Steven Avery's Defense Attorney "Absolutely" Doubts Avery's Innocence
Steven Avery’s defense attorneys Dean Strang and Jerry Buting appeared on today’s episode of CBS This Morning to discuss their client, Making a Murderer, and the seemingly damning evidence that directors Moira Demos and Laura Ricciardi didn’t include in the show. When Gayle King asked if Strang and Buting were convinced of Avery’s innocence, Strang replied, “I’m not convinced of his guilt,” implying what many viewers have taken away from the show: The prosecution did not prove its case beyond a reasonable doubt.
However, there’s a difference between not receiving a fair trial/conviction and not having murdered the person you’ve been accused of murdering. Anthony Mason followed up with, “So you’re saying there’s some doubt in your mind?” To that, Strang replied, “Sure. Absolutely. And if it was OK to convict people on maybes, I wouldn’t be worried about this. But it’s not.”
The CBS This Morning team also grilled Strang and Buting about what was left out of the series. Regarding evidence of Avery’s DNA under the hood of Teresa Halbach’s car, Strang dodged the question:
The movie gives a very lavish three-hours plus to one trial. The trial went over 200 hours. And I guess if the prosecutor and police are really secure in the convictions they obtained, I’ve wondered why they sound so insecure about a movie that couldn’t necessarily run 200 hours.
The answer here is clearly that Avery’s situation wasn’t quite as cut-and-dry as Demos and Ricciardi’s editing suggests (and also, hello, Murderer is a robust 10 hours, which is a weird thing not to realize if you’ve watched the show, much less lived through it).

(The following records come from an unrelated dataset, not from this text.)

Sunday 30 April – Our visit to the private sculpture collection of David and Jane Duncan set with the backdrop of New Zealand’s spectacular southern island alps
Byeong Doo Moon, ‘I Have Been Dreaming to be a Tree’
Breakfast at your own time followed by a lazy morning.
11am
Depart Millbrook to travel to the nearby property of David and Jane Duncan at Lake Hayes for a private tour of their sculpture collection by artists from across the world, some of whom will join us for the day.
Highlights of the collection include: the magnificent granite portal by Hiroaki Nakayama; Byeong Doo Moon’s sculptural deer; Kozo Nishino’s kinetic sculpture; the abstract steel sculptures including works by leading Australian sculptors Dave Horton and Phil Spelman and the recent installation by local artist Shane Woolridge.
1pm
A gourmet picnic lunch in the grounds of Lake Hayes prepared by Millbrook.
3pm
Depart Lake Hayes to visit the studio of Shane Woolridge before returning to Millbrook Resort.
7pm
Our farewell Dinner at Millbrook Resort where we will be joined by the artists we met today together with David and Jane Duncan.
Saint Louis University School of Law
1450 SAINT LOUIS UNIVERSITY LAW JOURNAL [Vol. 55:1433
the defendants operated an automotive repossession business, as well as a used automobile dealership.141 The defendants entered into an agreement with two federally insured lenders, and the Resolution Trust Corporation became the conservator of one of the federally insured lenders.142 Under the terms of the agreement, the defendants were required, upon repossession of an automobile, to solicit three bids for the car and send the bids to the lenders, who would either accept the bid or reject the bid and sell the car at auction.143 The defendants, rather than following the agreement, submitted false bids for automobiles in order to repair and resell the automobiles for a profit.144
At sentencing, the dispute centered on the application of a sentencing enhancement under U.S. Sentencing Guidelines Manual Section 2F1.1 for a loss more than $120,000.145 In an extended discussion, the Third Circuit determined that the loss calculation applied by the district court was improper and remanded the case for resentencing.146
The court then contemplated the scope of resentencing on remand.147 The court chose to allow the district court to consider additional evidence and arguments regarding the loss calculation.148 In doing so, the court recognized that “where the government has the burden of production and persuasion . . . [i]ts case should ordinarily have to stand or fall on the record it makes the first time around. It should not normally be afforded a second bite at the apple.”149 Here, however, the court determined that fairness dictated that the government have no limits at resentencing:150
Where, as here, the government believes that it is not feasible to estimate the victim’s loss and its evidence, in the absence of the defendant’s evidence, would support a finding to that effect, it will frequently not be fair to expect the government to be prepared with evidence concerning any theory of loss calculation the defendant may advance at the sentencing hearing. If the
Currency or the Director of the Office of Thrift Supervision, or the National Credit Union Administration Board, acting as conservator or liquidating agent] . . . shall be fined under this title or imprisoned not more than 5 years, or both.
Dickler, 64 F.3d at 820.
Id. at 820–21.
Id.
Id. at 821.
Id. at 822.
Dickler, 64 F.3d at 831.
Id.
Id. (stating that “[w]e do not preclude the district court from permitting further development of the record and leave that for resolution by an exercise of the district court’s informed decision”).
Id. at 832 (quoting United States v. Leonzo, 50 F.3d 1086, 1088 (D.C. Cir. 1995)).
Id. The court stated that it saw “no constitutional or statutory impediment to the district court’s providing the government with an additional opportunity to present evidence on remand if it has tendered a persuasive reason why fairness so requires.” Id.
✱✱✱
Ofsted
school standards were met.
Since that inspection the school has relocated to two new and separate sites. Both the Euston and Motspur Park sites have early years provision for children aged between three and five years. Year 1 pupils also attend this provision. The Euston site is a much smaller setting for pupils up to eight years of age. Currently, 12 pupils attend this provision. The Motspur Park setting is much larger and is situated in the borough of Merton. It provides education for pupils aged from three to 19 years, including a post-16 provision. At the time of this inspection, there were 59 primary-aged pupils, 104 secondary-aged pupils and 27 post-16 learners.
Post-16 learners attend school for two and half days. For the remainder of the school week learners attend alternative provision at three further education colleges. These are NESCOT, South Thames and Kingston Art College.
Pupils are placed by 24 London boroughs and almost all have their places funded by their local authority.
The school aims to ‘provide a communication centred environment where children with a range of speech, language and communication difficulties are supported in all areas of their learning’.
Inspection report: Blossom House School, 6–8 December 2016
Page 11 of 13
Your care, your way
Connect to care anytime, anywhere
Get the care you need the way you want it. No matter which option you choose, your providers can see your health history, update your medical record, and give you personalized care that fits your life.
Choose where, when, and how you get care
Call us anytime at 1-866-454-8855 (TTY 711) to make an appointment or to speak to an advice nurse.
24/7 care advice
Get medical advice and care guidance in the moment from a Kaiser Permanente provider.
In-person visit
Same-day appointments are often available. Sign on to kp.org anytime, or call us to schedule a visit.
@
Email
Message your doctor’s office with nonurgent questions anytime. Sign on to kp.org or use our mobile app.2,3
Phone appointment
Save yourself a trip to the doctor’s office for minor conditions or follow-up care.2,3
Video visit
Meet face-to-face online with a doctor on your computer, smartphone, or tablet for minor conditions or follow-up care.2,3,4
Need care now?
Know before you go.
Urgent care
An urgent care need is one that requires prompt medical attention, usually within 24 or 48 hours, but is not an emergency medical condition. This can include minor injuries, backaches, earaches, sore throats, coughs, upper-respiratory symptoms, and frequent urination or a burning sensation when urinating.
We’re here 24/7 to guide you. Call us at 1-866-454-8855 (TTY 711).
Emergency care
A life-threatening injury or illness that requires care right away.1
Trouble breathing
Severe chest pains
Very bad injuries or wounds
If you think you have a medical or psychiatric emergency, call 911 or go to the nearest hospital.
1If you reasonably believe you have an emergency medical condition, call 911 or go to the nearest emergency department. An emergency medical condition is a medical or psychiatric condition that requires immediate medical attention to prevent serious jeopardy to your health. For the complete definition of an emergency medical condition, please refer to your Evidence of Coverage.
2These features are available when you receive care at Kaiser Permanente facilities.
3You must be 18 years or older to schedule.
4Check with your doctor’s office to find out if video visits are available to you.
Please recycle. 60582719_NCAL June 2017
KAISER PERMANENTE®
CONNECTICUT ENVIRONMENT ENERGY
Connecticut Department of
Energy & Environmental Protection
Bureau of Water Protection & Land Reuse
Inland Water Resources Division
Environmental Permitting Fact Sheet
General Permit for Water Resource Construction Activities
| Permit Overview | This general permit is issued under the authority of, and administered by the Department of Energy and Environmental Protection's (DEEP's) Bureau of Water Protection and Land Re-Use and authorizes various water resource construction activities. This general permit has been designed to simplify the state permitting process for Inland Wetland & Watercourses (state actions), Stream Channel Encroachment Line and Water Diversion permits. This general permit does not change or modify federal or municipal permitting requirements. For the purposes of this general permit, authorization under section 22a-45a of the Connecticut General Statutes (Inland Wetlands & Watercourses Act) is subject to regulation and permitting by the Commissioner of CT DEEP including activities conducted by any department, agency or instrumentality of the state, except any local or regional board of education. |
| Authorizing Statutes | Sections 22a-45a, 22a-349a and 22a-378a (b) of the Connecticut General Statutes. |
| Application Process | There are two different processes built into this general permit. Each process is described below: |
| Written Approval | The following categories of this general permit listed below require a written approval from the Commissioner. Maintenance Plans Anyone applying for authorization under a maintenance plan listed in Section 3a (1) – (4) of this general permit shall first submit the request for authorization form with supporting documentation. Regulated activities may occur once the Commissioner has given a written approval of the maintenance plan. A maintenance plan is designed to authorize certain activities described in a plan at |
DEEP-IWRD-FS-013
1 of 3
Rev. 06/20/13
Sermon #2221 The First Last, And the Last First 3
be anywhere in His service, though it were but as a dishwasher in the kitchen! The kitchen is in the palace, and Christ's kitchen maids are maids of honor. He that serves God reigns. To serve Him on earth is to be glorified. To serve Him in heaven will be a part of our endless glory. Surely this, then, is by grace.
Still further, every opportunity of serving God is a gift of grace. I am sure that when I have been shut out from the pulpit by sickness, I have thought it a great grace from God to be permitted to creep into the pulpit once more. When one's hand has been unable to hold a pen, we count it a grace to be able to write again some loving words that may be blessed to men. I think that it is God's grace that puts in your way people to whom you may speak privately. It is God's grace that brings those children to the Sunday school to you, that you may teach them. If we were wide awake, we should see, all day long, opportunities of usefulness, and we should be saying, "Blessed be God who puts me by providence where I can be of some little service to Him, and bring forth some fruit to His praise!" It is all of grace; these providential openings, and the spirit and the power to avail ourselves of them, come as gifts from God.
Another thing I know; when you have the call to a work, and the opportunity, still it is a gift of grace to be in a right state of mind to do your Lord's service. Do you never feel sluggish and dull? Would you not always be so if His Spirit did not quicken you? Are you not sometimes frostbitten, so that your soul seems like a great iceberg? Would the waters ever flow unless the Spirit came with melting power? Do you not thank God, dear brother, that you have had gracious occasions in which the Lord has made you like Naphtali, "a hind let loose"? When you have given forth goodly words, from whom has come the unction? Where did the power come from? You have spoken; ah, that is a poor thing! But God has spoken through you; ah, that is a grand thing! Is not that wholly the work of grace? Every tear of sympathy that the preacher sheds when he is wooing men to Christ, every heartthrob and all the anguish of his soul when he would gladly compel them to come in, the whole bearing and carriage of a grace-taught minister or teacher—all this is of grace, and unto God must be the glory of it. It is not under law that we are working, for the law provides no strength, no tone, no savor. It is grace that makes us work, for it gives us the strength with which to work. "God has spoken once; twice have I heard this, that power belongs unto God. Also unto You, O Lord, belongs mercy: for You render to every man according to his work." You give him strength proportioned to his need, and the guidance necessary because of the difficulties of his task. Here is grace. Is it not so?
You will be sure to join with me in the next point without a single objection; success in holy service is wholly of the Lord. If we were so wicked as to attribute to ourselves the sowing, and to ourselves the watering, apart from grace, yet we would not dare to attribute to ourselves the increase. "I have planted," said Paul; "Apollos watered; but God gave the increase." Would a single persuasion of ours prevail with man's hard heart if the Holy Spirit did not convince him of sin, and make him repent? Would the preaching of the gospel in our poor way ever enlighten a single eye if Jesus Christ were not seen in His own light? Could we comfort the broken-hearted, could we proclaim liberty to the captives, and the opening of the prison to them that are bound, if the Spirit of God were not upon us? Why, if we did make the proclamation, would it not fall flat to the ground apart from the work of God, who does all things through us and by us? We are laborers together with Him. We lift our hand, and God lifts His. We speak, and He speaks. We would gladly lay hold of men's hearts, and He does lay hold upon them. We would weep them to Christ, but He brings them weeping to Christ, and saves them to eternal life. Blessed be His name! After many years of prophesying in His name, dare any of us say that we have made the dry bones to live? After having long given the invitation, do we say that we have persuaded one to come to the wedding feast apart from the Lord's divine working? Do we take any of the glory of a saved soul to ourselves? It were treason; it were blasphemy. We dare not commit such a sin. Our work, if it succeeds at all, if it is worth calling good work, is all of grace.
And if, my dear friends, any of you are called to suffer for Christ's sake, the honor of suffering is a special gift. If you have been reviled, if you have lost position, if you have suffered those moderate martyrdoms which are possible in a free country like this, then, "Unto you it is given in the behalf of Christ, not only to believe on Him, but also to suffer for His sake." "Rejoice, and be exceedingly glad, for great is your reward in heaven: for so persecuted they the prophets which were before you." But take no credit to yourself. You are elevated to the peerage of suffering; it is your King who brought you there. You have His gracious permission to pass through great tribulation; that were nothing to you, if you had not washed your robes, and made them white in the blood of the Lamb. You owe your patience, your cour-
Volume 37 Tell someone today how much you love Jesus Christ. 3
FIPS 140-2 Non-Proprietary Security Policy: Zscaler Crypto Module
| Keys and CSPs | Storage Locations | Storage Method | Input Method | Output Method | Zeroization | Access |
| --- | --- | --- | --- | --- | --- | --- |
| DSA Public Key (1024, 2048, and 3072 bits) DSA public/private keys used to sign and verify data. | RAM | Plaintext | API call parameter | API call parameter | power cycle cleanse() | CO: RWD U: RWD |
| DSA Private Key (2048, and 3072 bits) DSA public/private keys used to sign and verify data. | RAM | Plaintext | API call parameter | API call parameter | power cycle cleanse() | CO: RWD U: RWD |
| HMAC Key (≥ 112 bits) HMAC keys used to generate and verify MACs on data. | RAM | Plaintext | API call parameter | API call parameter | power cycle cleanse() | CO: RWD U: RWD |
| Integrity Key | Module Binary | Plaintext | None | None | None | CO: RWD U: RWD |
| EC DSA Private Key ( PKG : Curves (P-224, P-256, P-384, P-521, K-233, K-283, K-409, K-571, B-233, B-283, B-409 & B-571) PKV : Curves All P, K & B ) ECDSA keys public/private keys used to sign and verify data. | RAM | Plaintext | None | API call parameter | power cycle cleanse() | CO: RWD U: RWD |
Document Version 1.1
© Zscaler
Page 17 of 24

I have little respect for the way the prosecution and police handled Avery, but this is a completely valid point that needed to be made lest the people who gets their news from Netflix be misled.
Buting later added:
The prosecutor has said that sweat DNA—quote-unquote sweat DNA—was found on the hood, and there’s no such thing as sweat DNA or perspiration DNA. It’s just DNA. Where it comes from, they can’t tell.
Regarding Avery’s three calls to Halbach’s cell phone on the day of her murder, which also went unmentioned in the series, Buting said:
The state is now trying to make that a lot of these pieces that weren’t in the movie more sinister than they really were. It’s nonsense to say that large parts of the state’s case were left out. With regard to this, for instance, also left out was the fact that he called and made an appointment to the office. If he had her cell phone number and was trying to lure her, why would you call the office and create a paper trail? You would just call her directly and no one would ever know that she had come there. Instead, he goes through the office.